(Data records)
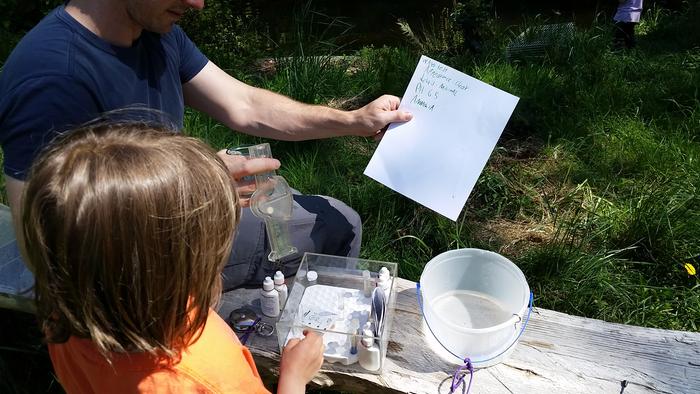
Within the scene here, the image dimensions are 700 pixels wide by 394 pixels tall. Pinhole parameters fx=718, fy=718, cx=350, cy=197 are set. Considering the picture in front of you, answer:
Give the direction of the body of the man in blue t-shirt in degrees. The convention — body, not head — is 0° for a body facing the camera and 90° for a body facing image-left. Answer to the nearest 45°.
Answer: approximately 315°

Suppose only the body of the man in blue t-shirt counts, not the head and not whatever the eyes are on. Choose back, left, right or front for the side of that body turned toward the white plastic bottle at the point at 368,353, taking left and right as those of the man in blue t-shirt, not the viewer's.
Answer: front

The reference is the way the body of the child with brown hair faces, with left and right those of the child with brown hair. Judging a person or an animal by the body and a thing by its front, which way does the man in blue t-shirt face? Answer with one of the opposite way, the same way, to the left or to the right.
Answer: to the right

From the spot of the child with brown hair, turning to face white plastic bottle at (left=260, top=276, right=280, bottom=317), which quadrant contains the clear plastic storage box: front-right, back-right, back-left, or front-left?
front-right

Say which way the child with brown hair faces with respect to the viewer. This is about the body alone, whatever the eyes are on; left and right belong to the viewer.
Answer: facing away from the viewer and to the right of the viewer

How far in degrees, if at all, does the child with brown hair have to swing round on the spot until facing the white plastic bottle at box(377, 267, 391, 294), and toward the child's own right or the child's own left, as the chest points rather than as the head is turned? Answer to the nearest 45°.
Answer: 0° — they already face it

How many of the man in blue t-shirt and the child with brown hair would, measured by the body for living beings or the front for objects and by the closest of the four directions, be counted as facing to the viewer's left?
0
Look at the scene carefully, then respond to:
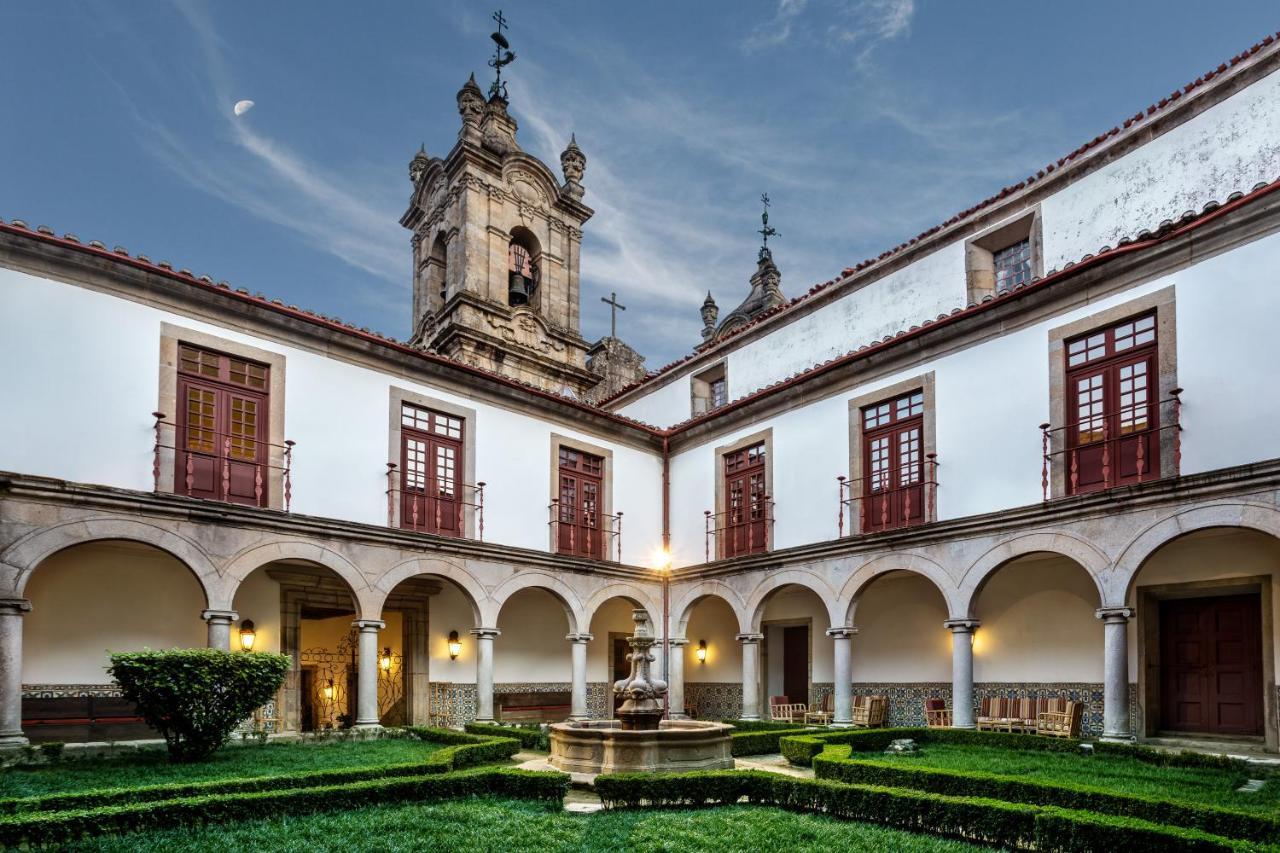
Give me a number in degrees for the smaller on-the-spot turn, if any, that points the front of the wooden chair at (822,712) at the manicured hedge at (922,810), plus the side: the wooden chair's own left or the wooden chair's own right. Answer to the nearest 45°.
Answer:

__WORK INSTRUCTIONS__: Recast the lines of the data records above as a numbered list, leaving out blank lines and the pictures.

__ANSWER SECTION__:
1. Within the scene here, the image dimensions are 700 pixels wide by 394 pixels tall. Pinhole parameters fx=718, fy=718, cx=350, cy=197 are set. Considering the picture in front of you, answer:
2. Give the direction of the body of the man in blue t-shirt in degrees. The convention — body, not head — is 0° for a body facing the camera and 90° for a body facing image-left. Answer to the nearest 45°.
3. Answer: approximately 315°
4. Suppose only the body of the man in blue t-shirt counts, not the head and not whatever the eyes are on. Choose back, left, right or front for the side of that body turned toward the white plastic bottle at the point at 368,353, taking left and right as those of the man in blue t-shirt, not the viewer's.
5. Answer: front
6. The reference is the way the body of the child with brown hair faces, with left and right those of the child with brown hair. Judging a person or an animal by the body and a thing by its front, which way does the man in blue t-shirt face? Answer with one of the opposite way, the same way, to the left or to the right.
7. Answer: to the right
8. From the spot of the child with brown hair, turning to face white plastic bottle at (left=260, top=276, right=280, bottom=317), which quadrant contains the clear plastic storage box: front-right, back-right, back-left, or front-left?
9. front-right
10. Say which way the child with brown hair faces with respect to the viewer. This is about the body alone, whatever the eyes are on; left and right belong to the viewer.
11. Answer: facing away from the viewer and to the right of the viewer
12. How far in degrees, if at all, does the child with brown hair have to swing round on the spot until facing the white plastic bottle at box(377, 267, 391, 294), and toward the child's own right or the child's own left, as the chest points rather than as the head is turned? Answer to the nearest 45°.
13. Answer: 0° — they already face it
14. How many of the man in blue t-shirt and the child with brown hair would, measured by the body for living beings or the front for objects and by the closest of the four directions, be counted as facing to the viewer's left?
15. 0
16. Look at the scene carefully, then respond to:
17. Give me a number in degrees for the smaller on-the-spot turn, if any, that points the front of the wooden chair at (822,712) at the manicured hedge at (922,810), plus the side: the wooden chair's own left or the wooden chair's own right. Answer to the nearest 45°.
18. Answer:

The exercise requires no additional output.